■ Problem requirements
There is material below. Print exactly the lines starting at the line with "right knee: (168, 210)" and ending at the line with "left elbow: (427, 207)", ends included, and no others.

■ Data extracts
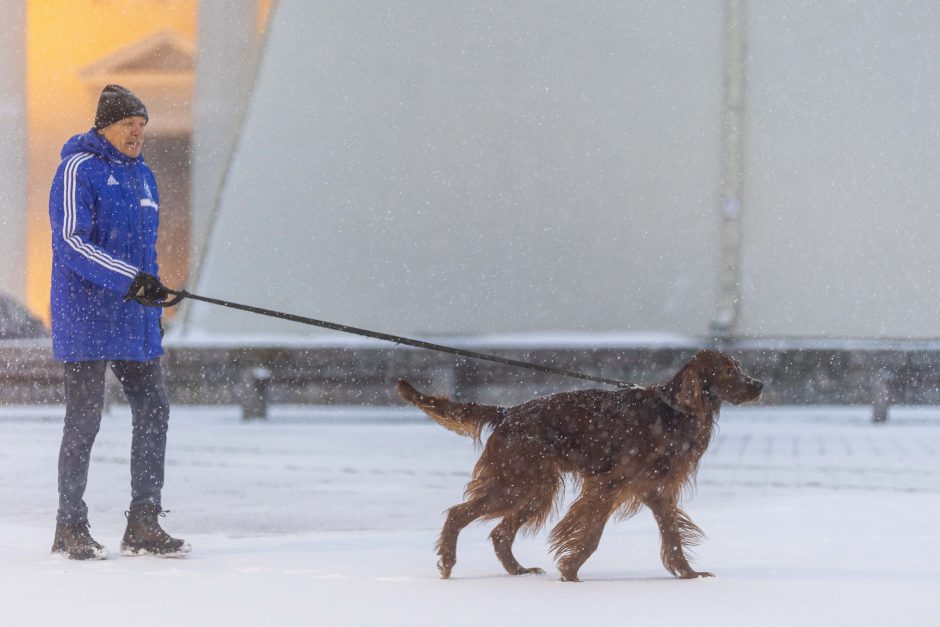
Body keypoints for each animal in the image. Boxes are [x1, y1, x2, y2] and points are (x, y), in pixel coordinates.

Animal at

--

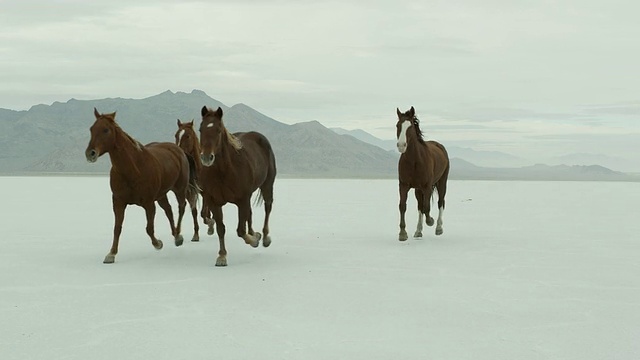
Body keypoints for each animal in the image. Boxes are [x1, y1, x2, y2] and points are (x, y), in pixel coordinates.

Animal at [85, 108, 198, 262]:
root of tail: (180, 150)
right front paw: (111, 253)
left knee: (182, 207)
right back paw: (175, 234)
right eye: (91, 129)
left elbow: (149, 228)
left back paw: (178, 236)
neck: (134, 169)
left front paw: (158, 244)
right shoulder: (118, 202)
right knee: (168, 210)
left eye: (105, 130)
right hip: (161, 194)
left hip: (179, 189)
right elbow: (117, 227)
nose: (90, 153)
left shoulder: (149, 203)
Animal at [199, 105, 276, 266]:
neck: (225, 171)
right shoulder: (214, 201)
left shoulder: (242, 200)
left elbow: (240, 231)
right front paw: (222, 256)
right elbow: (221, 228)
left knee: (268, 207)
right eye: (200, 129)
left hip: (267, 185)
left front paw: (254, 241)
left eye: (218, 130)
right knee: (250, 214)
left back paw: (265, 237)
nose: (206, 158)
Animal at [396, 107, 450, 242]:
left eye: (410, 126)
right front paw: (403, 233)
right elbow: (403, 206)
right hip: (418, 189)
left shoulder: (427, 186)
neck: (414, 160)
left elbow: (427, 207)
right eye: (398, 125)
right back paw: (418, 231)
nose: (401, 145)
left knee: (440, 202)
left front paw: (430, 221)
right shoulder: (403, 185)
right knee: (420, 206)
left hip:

■ Reply
right knee: (168, 210)
left eye: (105, 130)
right hip: (161, 194)
left hip: (179, 189)
right elbow: (117, 227)
nose: (90, 153)
left shoulder: (149, 203)
Animal at [199, 105, 276, 266]:
neck: (225, 171)
right shoulder: (214, 201)
left shoulder: (242, 200)
left elbow: (240, 231)
right front paw: (222, 256)
right elbow: (221, 228)
left knee: (268, 207)
right eye: (200, 129)
left hip: (267, 185)
left front paw: (254, 241)
left eye: (218, 130)
right knee: (250, 214)
left back paw: (265, 237)
nose: (206, 158)
Animal at [396, 107, 450, 242]:
left eye: (410, 126)
right front paw: (403, 233)
right elbow: (403, 206)
right hip: (418, 189)
left shoulder: (427, 186)
neck: (414, 160)
left elbow: (427, 207)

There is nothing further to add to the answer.